Fils d’un marchand coutelier de Cambrai, Joseph (1849 – 1927) entra aux Beaux-Arts de Paris et devint un sculpteur reconnu, primé par l’Institut et vice-président du jury du Salon des artistes français. Titulaire de la médaille militaire après avoir été grièvement blessé aux combats de Buzenval le 19 janvier 1871, chevalier de la Légion d’honneur en 1886, il fut promu officier en 1910.

Son fils Georges (1889 – 1961) était polytechnicien, ingénieur civil des mines et docteur en droit.
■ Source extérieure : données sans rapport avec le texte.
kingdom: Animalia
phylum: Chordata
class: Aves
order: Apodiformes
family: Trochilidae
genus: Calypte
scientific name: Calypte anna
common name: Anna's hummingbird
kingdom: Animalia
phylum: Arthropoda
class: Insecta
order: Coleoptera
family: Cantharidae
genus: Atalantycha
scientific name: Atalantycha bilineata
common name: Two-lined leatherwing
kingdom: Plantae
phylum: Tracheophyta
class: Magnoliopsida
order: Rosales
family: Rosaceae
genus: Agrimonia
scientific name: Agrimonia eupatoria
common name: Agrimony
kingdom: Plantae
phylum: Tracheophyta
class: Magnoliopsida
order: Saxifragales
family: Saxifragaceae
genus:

Engagé volontaire en 1914, titulaire de la croix de guerre 1914-1918, il fut nommé chevalier de la Légion d’honneur en 1920.

Son fils Pierre-Louis (1927 – 1999), auditeur du Centre des hautes études de l’armement, acheva sa carrière militaire comme capitaine de vaisseau après notamment deux commandements à la mer. Titulaire de la croix de guerre des théâtres d’opérations extérieurs, nommé chevalier de la Légion d’honneur en 1978, avant d’être promu officier, il avait connaissance de la reconnaissance anciennement prévue pour les familles comptant trois légionnaires consécutifs — mais probablement pas de notre association…

Il avait trois filles (Nathalie Courtois, Maÿlis Couillaud et Sophie Paradis) et deux fils. C’est l’aîné de ceux-ci, Emmanuel (1959), qui vient de rejoindre l’AHH. Officier de marine issu de l’École navale, il pratiqua les différentes mers du globe sur bâtiments de surface et sous-marin. Outre trois commandements à la mer, il exerça des responsabili­tés à l’état-major de la marine (notamment comme sous-chef d’état-major chargé des plans et programmes), au centre opérationnel interar­mées et à la délégation des affaires stratégiques du ministère de la Défense. Il acheva sa carrière comme vice-amiral d’escadre, préfet maritime de la Manche puis inspecteur des armées. Il est commandeur de la Légion d’honneur. Il a trois enfants, et son frère puîné, François-Étienne (1969), cinq.

Armes : de gueules au sautoir d’or cantonné de quatre étoiles du même, avec la devise « par patience et cheminer droit ».